Muovendoci al di fuori del "Grande Medio Oriente" troviamo un ulteriore grave scenario di crisi in Ucraina. Riscontra delle analogie fra la situazione in Ucraina e quella nei conflitti nel Vicino e Medio Oriente da lei analizzati, sul piano delle modalità d'intervento e delle strategie perseguite da USA ed altre potenze occidentali?
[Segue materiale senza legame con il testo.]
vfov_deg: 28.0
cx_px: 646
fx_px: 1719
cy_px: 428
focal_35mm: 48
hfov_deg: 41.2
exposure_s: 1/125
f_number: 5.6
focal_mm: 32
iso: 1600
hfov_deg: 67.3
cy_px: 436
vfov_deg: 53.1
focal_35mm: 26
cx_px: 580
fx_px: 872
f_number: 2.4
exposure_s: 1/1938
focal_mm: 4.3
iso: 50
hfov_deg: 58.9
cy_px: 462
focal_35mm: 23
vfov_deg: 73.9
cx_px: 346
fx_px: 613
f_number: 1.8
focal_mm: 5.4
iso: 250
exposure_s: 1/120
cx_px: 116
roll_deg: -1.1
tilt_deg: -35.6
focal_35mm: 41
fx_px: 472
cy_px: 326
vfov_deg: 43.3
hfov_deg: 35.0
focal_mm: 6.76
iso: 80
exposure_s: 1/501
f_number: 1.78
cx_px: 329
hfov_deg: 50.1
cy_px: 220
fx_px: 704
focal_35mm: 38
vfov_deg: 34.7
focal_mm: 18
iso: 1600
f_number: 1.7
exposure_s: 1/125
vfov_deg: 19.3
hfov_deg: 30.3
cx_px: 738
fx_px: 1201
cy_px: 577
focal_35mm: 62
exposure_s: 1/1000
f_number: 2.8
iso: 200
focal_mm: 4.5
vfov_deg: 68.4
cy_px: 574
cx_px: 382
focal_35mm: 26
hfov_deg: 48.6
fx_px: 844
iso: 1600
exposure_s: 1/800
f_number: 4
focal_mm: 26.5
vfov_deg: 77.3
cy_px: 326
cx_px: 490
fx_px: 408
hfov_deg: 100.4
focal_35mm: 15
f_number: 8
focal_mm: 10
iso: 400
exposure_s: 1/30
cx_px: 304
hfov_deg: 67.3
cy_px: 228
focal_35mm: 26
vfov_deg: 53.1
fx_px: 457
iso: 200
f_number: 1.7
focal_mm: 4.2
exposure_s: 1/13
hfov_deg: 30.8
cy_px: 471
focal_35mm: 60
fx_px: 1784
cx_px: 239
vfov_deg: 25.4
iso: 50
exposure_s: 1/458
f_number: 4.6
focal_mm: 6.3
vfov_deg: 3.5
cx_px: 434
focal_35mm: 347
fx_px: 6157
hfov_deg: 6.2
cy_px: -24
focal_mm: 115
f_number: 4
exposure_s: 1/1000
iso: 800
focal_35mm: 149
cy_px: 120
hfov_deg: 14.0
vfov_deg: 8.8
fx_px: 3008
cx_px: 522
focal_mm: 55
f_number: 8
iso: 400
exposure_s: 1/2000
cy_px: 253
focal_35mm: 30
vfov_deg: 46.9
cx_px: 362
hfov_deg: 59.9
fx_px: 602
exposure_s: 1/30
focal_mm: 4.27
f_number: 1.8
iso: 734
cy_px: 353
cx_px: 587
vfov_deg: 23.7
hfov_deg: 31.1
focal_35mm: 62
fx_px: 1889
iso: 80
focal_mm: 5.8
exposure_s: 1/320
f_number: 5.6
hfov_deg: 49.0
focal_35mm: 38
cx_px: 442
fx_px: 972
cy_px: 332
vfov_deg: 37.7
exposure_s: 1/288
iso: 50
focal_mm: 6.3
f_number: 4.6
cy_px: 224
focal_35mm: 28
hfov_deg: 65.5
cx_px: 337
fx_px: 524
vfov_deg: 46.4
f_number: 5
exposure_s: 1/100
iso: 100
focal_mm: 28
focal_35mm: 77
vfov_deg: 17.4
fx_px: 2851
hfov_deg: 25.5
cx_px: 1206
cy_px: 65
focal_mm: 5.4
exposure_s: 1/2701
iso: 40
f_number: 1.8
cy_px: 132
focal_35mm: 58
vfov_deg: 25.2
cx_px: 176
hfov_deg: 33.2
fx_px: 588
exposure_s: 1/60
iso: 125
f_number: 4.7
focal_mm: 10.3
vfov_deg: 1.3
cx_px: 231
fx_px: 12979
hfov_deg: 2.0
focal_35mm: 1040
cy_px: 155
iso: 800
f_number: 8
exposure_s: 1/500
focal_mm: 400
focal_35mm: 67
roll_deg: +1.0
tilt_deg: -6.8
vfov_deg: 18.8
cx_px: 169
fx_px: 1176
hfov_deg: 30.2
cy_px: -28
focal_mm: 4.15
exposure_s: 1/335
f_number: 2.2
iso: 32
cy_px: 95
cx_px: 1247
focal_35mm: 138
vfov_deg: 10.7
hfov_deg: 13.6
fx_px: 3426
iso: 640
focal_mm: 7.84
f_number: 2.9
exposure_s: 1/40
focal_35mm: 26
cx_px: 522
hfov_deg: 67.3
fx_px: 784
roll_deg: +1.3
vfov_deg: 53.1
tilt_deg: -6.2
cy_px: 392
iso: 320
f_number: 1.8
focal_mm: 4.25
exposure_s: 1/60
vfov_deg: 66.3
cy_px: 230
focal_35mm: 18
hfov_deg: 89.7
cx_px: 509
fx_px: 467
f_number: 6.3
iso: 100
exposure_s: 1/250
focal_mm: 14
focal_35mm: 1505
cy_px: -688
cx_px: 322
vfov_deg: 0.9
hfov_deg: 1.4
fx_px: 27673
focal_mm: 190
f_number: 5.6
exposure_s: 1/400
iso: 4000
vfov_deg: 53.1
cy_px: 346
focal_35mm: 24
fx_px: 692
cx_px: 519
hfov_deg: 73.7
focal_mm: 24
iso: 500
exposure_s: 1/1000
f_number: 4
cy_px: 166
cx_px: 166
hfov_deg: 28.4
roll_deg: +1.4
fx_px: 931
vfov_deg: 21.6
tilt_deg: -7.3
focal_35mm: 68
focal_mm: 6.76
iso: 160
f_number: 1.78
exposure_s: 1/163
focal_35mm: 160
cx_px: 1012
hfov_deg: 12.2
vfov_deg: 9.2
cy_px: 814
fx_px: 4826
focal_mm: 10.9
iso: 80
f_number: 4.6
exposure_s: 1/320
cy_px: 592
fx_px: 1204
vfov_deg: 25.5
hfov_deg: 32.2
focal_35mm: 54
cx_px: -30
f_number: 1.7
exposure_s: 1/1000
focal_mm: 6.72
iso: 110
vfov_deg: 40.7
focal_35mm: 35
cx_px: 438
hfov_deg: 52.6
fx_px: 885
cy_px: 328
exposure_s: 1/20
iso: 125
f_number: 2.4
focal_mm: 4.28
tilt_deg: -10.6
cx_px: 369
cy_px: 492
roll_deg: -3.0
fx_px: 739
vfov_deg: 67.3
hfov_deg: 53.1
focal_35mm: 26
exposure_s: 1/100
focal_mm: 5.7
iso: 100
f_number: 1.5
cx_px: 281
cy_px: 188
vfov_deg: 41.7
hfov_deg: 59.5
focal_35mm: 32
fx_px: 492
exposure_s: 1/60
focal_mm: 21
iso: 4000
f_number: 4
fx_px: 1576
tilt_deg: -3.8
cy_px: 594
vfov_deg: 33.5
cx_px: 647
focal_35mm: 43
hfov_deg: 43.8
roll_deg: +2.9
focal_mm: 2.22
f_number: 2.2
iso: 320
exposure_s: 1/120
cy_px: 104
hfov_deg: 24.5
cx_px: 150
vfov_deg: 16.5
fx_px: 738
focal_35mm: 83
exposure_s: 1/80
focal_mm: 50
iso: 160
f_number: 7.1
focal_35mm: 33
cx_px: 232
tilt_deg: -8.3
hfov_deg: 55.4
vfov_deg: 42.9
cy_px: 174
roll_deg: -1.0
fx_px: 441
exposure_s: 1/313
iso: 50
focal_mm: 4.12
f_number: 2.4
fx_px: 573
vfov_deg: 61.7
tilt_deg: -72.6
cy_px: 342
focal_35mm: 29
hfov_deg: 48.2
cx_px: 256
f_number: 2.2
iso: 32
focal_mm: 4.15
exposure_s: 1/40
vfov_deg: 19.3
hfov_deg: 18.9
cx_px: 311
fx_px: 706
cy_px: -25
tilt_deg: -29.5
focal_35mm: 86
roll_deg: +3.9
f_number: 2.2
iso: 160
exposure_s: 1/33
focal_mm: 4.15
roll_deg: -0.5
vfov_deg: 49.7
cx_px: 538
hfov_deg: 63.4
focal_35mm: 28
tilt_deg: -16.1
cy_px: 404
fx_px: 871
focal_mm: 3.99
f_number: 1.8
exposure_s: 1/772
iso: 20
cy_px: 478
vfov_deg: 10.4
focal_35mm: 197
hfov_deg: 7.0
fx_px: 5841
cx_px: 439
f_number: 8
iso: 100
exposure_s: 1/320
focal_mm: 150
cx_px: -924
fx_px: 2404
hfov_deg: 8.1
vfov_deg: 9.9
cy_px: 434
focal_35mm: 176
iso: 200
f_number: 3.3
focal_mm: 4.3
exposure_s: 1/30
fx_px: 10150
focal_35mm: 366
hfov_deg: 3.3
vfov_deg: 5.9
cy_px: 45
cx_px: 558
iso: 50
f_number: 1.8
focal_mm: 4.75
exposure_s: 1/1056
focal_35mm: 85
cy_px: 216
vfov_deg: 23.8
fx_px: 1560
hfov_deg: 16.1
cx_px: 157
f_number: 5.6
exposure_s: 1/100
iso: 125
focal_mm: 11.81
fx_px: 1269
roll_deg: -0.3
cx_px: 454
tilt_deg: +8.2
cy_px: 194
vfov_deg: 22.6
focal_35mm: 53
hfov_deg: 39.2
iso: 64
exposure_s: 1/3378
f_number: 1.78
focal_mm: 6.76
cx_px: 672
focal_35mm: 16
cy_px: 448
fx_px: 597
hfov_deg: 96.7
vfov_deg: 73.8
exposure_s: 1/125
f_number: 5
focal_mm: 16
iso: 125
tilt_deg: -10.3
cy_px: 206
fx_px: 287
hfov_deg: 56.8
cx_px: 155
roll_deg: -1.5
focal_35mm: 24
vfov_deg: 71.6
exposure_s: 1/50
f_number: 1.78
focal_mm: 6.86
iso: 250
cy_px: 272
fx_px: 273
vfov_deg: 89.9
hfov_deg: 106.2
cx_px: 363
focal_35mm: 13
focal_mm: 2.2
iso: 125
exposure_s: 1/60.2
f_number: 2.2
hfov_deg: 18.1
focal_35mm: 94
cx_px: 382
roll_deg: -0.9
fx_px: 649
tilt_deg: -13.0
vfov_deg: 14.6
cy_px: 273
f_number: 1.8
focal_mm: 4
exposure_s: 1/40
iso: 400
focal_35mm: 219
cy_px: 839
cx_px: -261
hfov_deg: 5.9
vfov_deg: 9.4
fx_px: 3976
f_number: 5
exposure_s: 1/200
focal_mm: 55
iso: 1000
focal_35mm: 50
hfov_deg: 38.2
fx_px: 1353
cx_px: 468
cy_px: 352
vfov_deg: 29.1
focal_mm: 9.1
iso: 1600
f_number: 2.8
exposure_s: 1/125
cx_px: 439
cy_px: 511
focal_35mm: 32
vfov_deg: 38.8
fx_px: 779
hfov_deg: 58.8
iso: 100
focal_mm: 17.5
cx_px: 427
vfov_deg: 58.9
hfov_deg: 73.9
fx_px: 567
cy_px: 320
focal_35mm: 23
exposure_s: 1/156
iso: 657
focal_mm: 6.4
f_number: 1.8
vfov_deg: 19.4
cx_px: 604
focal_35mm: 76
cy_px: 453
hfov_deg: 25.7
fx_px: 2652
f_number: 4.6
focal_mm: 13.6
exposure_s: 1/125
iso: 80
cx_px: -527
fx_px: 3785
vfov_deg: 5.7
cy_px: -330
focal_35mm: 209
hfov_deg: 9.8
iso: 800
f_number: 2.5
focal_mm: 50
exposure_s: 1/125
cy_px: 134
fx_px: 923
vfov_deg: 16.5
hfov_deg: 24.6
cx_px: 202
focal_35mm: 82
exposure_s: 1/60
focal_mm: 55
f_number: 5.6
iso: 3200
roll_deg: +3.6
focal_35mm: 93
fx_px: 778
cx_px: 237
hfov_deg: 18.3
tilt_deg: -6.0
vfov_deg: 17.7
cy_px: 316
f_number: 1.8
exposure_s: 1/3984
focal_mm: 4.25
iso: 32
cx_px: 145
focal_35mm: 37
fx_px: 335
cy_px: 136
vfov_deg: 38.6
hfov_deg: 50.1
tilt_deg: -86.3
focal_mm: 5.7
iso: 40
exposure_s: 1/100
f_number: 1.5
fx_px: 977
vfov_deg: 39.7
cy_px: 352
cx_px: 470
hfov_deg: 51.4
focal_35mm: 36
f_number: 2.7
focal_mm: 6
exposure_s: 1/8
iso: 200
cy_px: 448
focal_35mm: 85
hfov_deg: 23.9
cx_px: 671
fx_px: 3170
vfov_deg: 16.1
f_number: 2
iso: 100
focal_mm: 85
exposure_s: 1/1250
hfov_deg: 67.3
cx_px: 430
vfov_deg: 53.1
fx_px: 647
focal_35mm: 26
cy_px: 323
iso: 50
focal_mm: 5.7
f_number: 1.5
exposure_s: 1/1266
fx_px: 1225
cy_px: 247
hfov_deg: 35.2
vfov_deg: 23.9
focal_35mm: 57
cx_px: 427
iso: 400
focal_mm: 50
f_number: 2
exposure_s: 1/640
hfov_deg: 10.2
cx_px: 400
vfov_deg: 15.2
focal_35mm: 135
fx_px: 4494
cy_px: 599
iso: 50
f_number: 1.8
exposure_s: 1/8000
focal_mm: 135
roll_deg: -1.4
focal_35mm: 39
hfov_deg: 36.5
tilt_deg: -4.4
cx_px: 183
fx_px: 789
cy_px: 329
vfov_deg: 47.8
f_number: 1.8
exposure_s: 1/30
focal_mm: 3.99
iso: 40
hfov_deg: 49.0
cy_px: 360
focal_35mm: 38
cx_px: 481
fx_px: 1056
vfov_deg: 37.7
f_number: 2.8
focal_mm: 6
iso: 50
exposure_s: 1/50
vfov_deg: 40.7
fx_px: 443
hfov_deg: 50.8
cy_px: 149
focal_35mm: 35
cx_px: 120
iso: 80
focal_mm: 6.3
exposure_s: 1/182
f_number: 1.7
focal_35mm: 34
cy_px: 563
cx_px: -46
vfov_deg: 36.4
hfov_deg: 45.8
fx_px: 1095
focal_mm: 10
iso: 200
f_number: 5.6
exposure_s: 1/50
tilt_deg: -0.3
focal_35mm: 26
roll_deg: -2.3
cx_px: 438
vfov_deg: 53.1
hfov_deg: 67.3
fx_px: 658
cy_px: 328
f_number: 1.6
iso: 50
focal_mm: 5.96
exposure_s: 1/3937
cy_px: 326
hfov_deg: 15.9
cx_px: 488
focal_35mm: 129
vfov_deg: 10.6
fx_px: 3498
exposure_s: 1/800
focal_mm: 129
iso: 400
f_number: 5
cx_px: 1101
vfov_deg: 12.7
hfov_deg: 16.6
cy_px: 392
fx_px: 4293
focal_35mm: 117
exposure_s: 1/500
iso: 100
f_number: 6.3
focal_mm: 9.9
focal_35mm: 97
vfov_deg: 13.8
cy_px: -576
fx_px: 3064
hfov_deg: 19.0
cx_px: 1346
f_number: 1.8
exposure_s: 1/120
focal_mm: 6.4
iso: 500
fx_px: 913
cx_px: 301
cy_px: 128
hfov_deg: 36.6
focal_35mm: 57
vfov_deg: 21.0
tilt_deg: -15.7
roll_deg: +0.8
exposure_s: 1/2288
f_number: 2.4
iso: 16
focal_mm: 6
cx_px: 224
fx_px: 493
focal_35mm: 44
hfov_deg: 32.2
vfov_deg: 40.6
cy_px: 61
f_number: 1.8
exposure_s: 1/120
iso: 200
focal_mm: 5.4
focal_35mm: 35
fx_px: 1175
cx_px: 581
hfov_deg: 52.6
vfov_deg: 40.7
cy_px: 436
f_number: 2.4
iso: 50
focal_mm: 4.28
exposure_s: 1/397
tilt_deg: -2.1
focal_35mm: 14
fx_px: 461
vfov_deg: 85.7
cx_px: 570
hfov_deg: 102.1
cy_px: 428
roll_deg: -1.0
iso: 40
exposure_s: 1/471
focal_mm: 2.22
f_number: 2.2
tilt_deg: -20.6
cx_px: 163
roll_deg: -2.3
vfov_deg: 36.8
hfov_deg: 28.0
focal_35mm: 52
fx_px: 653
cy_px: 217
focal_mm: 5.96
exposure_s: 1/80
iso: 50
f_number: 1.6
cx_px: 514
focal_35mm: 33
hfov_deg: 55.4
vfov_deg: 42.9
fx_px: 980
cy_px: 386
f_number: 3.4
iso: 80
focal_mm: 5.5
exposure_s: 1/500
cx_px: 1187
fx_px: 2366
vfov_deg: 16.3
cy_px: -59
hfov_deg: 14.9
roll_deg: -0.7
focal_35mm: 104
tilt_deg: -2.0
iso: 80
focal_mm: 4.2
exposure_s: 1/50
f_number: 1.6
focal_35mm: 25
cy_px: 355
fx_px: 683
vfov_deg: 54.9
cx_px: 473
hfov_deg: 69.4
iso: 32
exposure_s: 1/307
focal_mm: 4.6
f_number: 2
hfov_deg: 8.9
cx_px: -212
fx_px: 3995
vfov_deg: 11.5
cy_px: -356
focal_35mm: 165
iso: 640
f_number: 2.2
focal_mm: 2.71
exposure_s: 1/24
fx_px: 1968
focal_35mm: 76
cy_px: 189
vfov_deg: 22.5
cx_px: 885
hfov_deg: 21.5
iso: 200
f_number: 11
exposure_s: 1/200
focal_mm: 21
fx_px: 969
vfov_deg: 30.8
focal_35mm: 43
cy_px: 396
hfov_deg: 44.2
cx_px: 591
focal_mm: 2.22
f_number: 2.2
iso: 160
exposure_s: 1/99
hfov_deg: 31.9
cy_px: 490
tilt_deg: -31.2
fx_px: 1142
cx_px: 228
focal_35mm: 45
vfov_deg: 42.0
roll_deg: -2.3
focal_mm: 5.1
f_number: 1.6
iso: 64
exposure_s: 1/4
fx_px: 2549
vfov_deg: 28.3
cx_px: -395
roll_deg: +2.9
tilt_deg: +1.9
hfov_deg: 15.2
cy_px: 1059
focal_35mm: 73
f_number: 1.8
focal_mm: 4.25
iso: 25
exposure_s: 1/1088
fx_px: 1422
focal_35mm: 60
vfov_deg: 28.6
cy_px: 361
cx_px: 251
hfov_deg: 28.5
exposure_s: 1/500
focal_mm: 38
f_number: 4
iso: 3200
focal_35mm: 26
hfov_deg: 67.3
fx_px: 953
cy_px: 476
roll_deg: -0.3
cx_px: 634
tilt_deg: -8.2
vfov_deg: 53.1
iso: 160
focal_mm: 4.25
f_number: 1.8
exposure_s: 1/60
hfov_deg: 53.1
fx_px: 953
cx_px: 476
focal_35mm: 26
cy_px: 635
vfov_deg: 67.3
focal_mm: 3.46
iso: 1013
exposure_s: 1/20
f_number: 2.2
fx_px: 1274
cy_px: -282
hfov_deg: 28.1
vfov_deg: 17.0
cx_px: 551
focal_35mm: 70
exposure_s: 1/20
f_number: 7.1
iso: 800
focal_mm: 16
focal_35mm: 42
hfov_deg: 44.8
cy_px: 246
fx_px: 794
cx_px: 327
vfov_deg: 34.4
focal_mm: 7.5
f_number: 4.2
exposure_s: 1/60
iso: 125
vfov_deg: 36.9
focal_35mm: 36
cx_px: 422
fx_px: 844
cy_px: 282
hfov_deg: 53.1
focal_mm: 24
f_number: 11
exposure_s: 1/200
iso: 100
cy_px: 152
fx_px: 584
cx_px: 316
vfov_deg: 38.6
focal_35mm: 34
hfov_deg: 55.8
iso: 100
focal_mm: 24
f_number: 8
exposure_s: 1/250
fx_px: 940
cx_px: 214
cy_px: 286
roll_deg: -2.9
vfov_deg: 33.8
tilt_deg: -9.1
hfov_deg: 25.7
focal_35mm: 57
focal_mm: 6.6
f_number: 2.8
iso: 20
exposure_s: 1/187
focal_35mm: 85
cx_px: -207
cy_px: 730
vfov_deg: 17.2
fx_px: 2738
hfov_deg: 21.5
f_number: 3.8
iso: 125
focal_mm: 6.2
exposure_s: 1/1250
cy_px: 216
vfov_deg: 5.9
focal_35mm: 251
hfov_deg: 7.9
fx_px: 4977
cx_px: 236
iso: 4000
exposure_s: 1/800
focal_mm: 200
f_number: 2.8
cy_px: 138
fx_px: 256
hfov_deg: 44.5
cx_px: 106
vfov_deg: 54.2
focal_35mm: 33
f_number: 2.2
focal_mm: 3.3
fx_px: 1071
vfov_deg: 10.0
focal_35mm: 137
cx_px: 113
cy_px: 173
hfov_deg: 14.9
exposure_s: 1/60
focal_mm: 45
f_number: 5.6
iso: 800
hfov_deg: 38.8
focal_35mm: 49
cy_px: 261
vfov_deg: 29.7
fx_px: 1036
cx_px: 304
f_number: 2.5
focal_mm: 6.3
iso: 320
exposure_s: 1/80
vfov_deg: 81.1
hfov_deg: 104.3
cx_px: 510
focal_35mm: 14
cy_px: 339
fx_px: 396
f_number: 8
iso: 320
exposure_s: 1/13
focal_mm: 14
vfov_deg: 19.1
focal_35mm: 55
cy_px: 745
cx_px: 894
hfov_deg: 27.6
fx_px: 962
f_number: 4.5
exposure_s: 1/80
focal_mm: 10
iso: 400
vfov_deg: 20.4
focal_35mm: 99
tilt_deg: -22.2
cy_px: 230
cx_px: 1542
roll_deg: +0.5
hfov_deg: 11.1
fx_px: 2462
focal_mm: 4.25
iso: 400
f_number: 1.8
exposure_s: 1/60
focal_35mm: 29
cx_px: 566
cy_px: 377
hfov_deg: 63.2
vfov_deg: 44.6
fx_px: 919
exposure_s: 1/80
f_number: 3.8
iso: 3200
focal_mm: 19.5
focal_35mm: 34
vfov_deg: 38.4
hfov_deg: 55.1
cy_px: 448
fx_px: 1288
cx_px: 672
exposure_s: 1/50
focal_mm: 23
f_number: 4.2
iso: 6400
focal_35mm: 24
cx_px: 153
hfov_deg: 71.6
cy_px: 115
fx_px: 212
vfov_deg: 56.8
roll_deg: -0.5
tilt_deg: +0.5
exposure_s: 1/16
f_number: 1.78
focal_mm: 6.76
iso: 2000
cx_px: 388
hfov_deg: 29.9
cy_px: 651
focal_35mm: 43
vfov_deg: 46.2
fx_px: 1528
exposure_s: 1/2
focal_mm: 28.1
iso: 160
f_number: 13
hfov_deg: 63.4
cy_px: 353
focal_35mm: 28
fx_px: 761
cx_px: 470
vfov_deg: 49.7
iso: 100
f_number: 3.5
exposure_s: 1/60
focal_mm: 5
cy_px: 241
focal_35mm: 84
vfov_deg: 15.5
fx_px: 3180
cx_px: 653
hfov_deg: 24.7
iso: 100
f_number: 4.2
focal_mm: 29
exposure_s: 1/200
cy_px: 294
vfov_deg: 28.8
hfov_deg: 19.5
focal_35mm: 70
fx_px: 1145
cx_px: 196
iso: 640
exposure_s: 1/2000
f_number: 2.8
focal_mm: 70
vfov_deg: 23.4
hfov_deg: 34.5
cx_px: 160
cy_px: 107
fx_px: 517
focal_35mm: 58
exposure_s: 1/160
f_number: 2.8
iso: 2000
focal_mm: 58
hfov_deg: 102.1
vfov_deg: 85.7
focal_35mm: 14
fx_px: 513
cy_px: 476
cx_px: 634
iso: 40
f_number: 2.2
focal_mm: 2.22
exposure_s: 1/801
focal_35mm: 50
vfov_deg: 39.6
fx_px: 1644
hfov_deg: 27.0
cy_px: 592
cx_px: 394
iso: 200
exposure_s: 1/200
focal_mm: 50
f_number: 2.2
PS: In effetti le similitudini e i punti di contatto che si possono ravvisare tra ciò che sta accadendo in Ucraina e le "Primavere arabe" sono molteplici. Non a caso i rivolgimenti avvenuti nel corso degli anni in diversi paesi dell'Est sono stati definiti "Rivoluzioni colorate" per marcarne, appunto, l'eterodirezione e il supporto ricevuto dall'esterno. Basti solo pensare alla gestione mediatica delle varie crisi e al ribaltamento della realtà operati in questo come nei contesti mediorientali di cui si è parlato. In tale caso il sostegno al governo di Kiev burattino degli americani e le sanzioni alla Russia assediata dalla NATO mirano a indebolire sempre più la sua sfera d'influenza. E credo proprio che ciò non avvenga per caso, in quanto negli ultimi anni essa ha ritrovato una crescente capacità d'intervento e prestigio nel contesto geopolitico internazionale, come ha ben dimostrato la vicenda siriana dove se non vi fosse stato il veto russo all'interno del Consiglio di sicurezza ONU ci saremmo trovati dentro uno scenario bellico dagli esiti imprevedibili. Un'ulteriore analogia è rappresentata dalle forze in campo che, come nel caso delle "Primavere arabe", hanno supportato i "ribelli" presentati invariabilmente come dei sinceri rivoluzionari desiderosi d'instaurare dovunque la "democrazia". È un copione già visto, così come già viste sono le "Primavere" trasformatesi pressoché subito in rigidi Inverni, con buona pace degli Stranamore che vaticinavano scenari del tutto immaginifici. Sembra che il passato anche recente abbia sedimentato ben poco in termini di esperienza e di "esportazione della democrazia". Ma ce ne accorgeremo molto presto sulla nostra pelle cosa significa il dispiegamento della "strategia del caos", perché anche la realtà che ci circonda non è affatto immune da tale modus operandi, come constatiamo ogni giorno di più dalle cronache quotidiane. Tempo al tempo.